Neutrophils were labelled using tail vein injection of Ly6G antibody 2–4 hours before imaging or using Catchup transgenic mice (Hasenberg et al., 2015). Experiments with knockout mouse strains we used intravenous inject of Ly6G 1A8 antibody to identify neutrophils, control wild-type mice were similarly stained with Ly6G antibody. Mice were imaged for 30 minutes to1 hour at a rate of 10 frames per second. Z-stacks were performed based on optimal slice size and numbers based on software recommendations. Data were analyzed using Volocity imaging software, Leica image analysis software, and FIJI software. Neutrophil elastase staining was quantified by taking 3D images and compressing them into one 2D stack. Mean fluorescence intensity was quantified in the single stack using Leica software. Lectin staining was performed as previously described (Ma et al., 2009). For lectin staining of the biofilm, the lectin stain (MOA-TRITC) was placed on the eye 20 minutes before imaging. The eye was stained for 10 minutes and then gently washed 3 times PBS.

Keratitis models

The eye was abraded using a 25-gauge needle in the form of a scratch, disturbing the corneal epithelial cells but not causing excessive damage to the eye itself, as previously described (Sun et al., 2012). For all experiments, if a mouse’s eye was considered smaller than the other mice in the group or had any signs of trauma in comparison to other mice in the group this eye or mouse was omitted from the analysis.
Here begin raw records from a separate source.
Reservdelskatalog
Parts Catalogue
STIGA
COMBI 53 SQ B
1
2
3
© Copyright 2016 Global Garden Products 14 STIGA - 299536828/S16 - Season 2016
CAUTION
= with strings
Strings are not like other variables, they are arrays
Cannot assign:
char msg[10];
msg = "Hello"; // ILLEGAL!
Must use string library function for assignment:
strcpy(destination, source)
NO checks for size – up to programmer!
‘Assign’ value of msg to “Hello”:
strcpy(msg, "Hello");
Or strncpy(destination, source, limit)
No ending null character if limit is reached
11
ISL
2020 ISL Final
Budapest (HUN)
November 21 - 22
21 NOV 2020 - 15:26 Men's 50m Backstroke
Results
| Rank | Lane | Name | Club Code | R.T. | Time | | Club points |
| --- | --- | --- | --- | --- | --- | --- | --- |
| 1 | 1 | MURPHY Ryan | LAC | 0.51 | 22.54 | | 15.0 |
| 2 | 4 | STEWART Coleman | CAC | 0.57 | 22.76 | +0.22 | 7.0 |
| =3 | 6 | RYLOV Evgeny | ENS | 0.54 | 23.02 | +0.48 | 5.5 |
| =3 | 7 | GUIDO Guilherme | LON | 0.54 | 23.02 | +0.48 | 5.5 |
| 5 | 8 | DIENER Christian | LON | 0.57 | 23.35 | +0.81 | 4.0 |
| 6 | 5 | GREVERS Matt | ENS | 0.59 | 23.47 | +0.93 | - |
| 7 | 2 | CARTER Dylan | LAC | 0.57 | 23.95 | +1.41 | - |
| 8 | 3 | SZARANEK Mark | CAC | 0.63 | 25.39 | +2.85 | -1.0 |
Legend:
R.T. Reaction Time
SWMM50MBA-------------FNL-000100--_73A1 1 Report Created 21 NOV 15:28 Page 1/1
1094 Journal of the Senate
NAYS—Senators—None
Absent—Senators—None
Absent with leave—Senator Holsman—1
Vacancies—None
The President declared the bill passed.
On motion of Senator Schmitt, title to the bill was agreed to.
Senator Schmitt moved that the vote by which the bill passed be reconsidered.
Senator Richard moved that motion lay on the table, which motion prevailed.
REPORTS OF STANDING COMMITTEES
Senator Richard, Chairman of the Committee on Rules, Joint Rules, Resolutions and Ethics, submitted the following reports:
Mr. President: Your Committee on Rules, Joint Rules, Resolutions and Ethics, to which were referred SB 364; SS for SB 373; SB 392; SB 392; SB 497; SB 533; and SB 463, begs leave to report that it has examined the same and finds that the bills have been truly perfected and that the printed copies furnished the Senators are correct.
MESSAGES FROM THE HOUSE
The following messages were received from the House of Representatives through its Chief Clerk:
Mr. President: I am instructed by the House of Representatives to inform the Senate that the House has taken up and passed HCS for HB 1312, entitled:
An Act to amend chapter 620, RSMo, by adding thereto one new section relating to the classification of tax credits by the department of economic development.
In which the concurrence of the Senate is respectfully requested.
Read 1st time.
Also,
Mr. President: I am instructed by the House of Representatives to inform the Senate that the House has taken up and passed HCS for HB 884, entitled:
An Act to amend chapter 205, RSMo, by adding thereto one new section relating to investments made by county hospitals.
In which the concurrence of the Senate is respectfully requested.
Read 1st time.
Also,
For CFU experiments, clinical scores and biofilm 3D reconstruction, animals were anesthetized with isoflurane followed by initiation of three 1-mm abrasions on the cornea using a 25-guage needle (full/traditional abrasion technique). Mice were infected with GFP expressing P. aeruginosa strain PAO1 and isogenic mutants (1×10⁷ CFU/eye) by placing the bacteria directly on the eye in a total volume of 0.05ml. At designated time points post-infection, animals were euthanized by CO₂ asphyxiation followed by either: determination of bacterial burden in eye homogenates or determination of corneal pathology scores.

For IVM we redeveloped the traditional keratitis model to make a focal infection point. A 25 Gauge needle was used to disturb approximately 10–30 corneal epithelial cells, making a scarified zone no bigger than the diameter of the 25-gauge needle. For IVM imaging to track neutrophil-bacterial interactions and to further define the dead zone, a localized abrasion (small abrasion technique) was performed at the temporal corner of each eye. This procedure was performed using a dissection microscope and a 25-guage needle. The needle was carefully place onto the eye without the application of pressure. We used the needle to scratch a small area in the region of interest. Bacteria (1×10⁷ CFU/eye) were then dropped directly on the eye in a total volume of 0.05ml. These bacteria only adhered to the area where the small abrasion was made.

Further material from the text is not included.